Spikeball makes competitive comeback on campus after 2-year absence

Members of the spikeball club, from left, Jon Langenfeld, Rohan Wadhwa, Sonny Stevenson and Justin Hayes, practice at Crandon Park, Key Biscayne, as the club reorganized in 2020. The team now practices on campus at the Yaron Intramural Fields.

After a sharp fall in popularity, some University of Miami students are reviving spikeball, the popular net game that made its club debut on campus in 2017 but fizzled out just after two years.

“Nobody was interested in picking the leadership of the club, so I decided with some friends who were also in the club before to take over and make this into a real club,” said senior Rohan Wadhwa, the spikeball club’s new president. “We believed there was so much potential to be a really great club and create a community,”

Spikeball, also known as roundnet, was created in the late 1980s and is gaining popularity on and off college campuses.

Teams of two stand on either side of a trampoline-like net which serves as a bouncing board for the game’s small ball. After a serve, each team is allowed three touches, or passes, before they must bounce the ball off of the net and to the other side. Like tennis and other rally-based sports, the first team to fail to return the ball loses the point.

“It is somewhat similar to volleyball, and it gets really competitive because you can hit the ball anywhere off the net and you’re running around the net constantly,” Wadhwa said.

While the game is often played at the beach, its reemergence as a club in 2020 has shown some students the potential it has as a truly competitive sport.

“When I joined, I was shown this competitive side of it, and I was like ‘Wow, this is crazy,’” Wadhwa said. “I didn’t realize there was such a legitimate competitive side of this sport.”

With a spikeball club on almost every college campus and a growing inter-collegiate league, Wadhwa said the UM club is actively training 12 members to compete with other universities.

“I joined Spikeball club here because I wanted to play with more competitive students,” said Matt McConnell, a sophomore marine science and biology major and a member of the competitive team.

Wadhwa said the team is planning to compete in the College Tournaments of the Spikeball Roundnet Association next fall.

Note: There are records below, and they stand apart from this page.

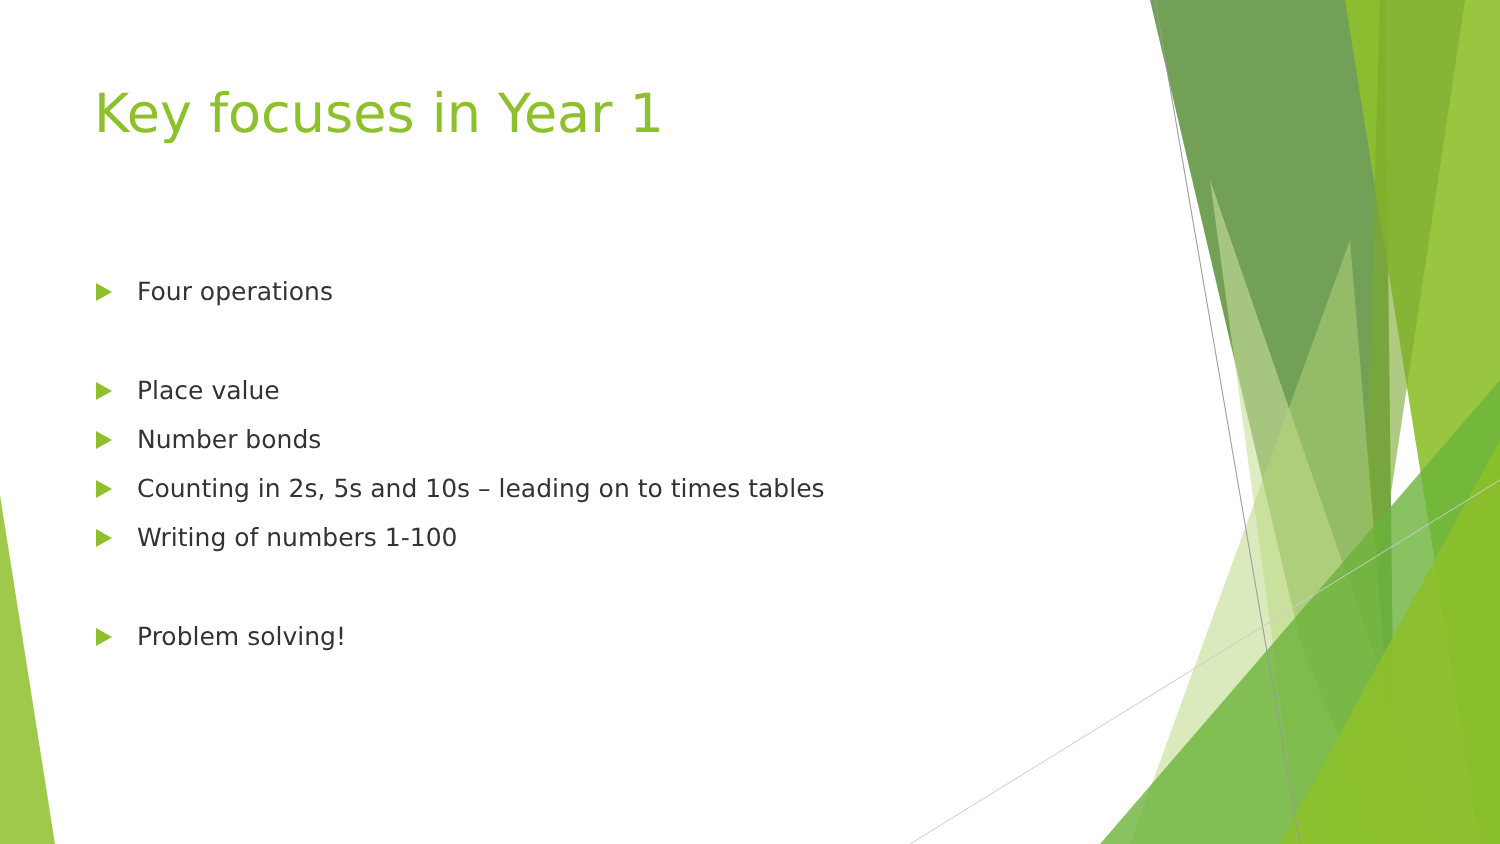Key focuses in Year 1
Four operations
Place value
Number bonds
Counting in 2s, 5s and 10s – leading on to times tables
Writing of numbers 1-100
Problem solving!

Wadhwa, a psychology major graduating in May, said he is excited about the participation of freshmen and sophomores who can run the club after he leaves. Freshman biology major Sasha Bakulina is eager to take on the challenge.

“I have been playing a lot with friends since the start of quarantine, and I really just wanted to find people who would be willing to play once or twice a week and who I could play competitively with,” said Bakulina, the club’s secretary.

Bakulina says he hopes to recruit more girls to play for the club. Currently, 16 of the 20 active members are male.